Para ver uma lista de restrições da política da organização que têm um comportamento predefinido gerido pela Google que restringe as operações, consulte o artigo Restrições da política da organização.

Herança

Um recurso que tem uma política da organização definida por predefinição substitui qualquer política definida pelos respetivos recursos principais na hierarquia. No entanto, se um recurso tiver definido inheritFromParent = true, a política em vigor do recurso principal é herdada, unida e conciliada para avaliar a política em vigor resultante. Por exemplo:

  • Uma pasta recusa o valor projects/123.
  • Um projeto nessa pasta recusa o valor projects/456.

As duas políticas são unidas e, neste caso, resultam numa política em vigor que recusa projects/123 e projects/456.

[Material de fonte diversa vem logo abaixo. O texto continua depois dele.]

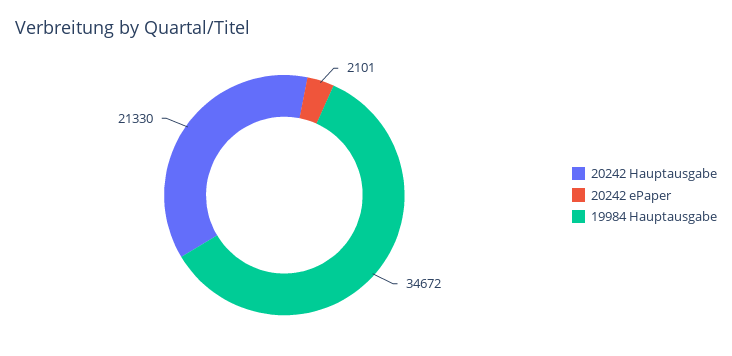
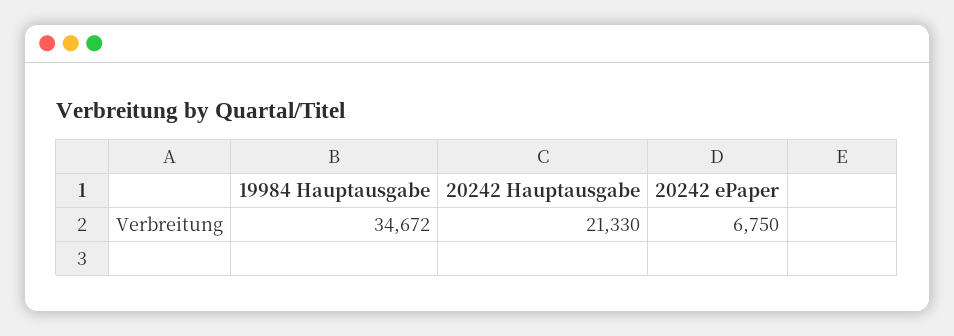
20242 ePaper: 2101 -> 6750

Herança do comportamento predefinido

O comportamento predefinido nunca é unido. Quando uma política é definida, substitui sempre qualquer comportamento predefinido. Por exemplo:

  • A constraints/iam.allowServiceAccountCredentialLifetimeExtension está definida como DENY por predefinição ao nível da organização.
  • Para esta restrição, um projeto diretamente abaixo dessa organização permite o valor SomeServiceAccount.

Uma vez que o comportamento predefinido nunca é unido e é sempre substituído, isto resulta numa política em vigor que permite SomeServiceAccount. Em contraste, se a política fosse definida explicitamente como DENY ao nível da organização, aplicar-se-ia a regra "o valor DENY tem precedência" e a política em vigor seria DENY.

Não permitir herança

Se um recurso tiver uma política que inclua inheritFromParent = false, não herda a política da organização do respetivo principal. Em alternativa, o recurso herda o comportamento predefinido da restrição, a menos que defina uma política com valores permitidos ou recusados.

Conciliação de conflitos de políticas

Quando um recurso herda políticas da organização, as políticas herdadas são unidas e conciliadas com a política da organização do recurso principal. Ao avaliar políticas da organização com regras de listas, os valores DENY têm sempre precedência. Por exemplo:

  • Uma pasta recusa o valor projects/123.
  • Um projeto nessa pasta permite o valor projects/123.

As políticas são unidas e o valor DENY tem precedência. A política em vigor recusa todos os valores e é avaliada da mesma forma, quer o recurso principal quer o recurso secundário recuse o valor. Recomendamos que não inclua um valor nas listas de valores permitidos e recusados. Se o fizer, pode dificultar a compreensão das suas políticas.

As políticas da organização com regras booleanas não unem nem conciliam políticas. Se for especificada uma política num recurso, esse valor TRUE ou FALSE é usado para determinar a política em vigor. Por exemplo:

  • Uma pasta define enforced: true para constraints/iam.managed.disableServiceAccountCreation.

  • Um projeto nessa pasta define enforced: false para constraints/iam.managed.disableServiceAccountCreation.

O valor enforced: true definido na pasta é ignorado porque enforced: false está definido no próprio projeto. A política da organização não é aplicada nesse projeto.

Repor política predefinida

Ao invocar RestoreDefault, a política da organização usa o comportamento predefinido da restrição para este recurso. Os recursos secundários também herdam este comportamento.